David Cameron's strategy to prevent an independent probe into his Culture Secretary, Jeremy Hunt, was last night dramatically undermined by the Leveson Inquiry.

Sources on the inquiry team made clear that it was not its role to determine whether or not Mr Hunt had breached official ministerial rules in his dealings with News Corp or those of his special adviser, Adam Smith.

They added that Lord Justice Leveson would not rule on Mr Hunt's official conduct in relation to the Ministerial Code when he produces his final report.

Downing Street has insisted since the scandal first broke that Mr Hunt's conduct was a matter for Leveson and not Sir Alex Allan, the Prime Minister's independent adviser on the Ministerial Code, whose job it should be to investigate wrongdoing.

At first they appeared to have Leveson's agreement, but yesterday inquiry sources made very clear he would not adjudicate on Mr Hunt or any other minister's behaviour under the code.

"That is not a matter for the Leveson Inquiry," they said. "That is a matter for Sir Alex Allan. Leveson is not the arbiter of the ministerial code." The development came as it emerged that:

* The public believes that Mr Hunt should resign as Culture Secretary by a margin of five to one, according to a ComRes poll for The Independent. Only one in eight people thinks he should keep his job.

* Sir Christopher Kelly, the respected chairman of the Committee on Standards in Public Life, said it was "obvious" that Mr Cameron should call Sir Alex to investigate whether or not Mr Hunt had broken the Ministerial Code.

* The Culture Secretary has given civil servants access to his private email account to look for correspondence with Mr Smith relating to News Corp. He has also handed over his mobile phone and telephone records. All relevant emails, texts and call logs are expected to be passed to the Leveson Inquiry early next week.

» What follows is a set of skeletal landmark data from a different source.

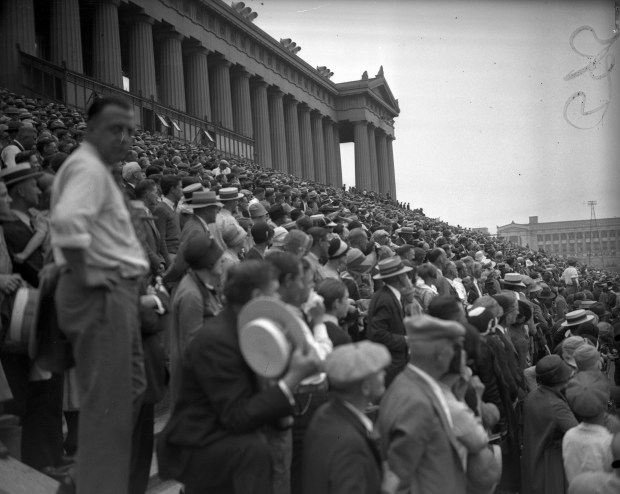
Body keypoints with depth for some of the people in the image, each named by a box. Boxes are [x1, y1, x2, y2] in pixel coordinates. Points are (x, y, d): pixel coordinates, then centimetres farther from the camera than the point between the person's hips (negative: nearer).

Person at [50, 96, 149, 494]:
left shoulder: (99, 169, 19)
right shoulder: (87, 165, -13)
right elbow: (68, 221, -32)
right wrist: (85, 277, -22)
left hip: (118, 292, 11)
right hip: (102, 293, -11)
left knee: (131, 390, 19)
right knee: (108, 399, -5)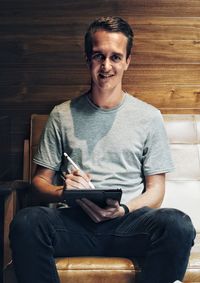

* An alliance of media groups opposed to News Corp's takeover of BSkyB claims it was blocked from engaging with Mr Hunt and his officials for more than three months, and was only granted a single "sham" meeting with the Culture Secretary three weeks after he had already given his provisional blessing to the £8bn offer.

But it is the intervention by the Leveson Inquiry that is likely to cause the biggest headache for the Government.

On Tuesday the Cabinet Secretary Sir Jeremy Heywood spoke to the judge after the release of emails by News Corp lobbyist Fred Michel suggesting inappropriate contact between Mr Hunt and the company. He informed him that MPs were pressing No 10 for an investigation and the two agreed the affair should not result in a separate probe. The following morning, the judge said: "It seems to me that the better course is to allow this inquiry to proceed."

Downing Street agreed immediately suggesting that the decision not to call in Sir Alex was down to Leveson. But it now appears that the judge was not aware this might require him to broaden the nature of his inquiry into specific infringements of the ministerial code.

Yesterday it was made clear he would not do this – undermining a key element of Downing Street's strategy to prevent a separate inquiry under the code which Labour claims has been breached three times by Mr Hunt.

To add to their troubles Sir Christopher said: "There can be no doubt that the allegations that have been made about the boundaries and behaviours of ministers, special advisers and the civil service need to be properly investigated."

Mr Hunt said he believed he would be cleared of any wrongdoing and would be fully co-operating with the Leveson Inquiry. In the first survey about whether Mr Hunt should quit, 63 per cent of people agreed that he should resign in the light of revelations that his office secretly passed information to News Corp during its bid to take over BSkyB. Only 12 per cent disagreed and 24 per cent did not know.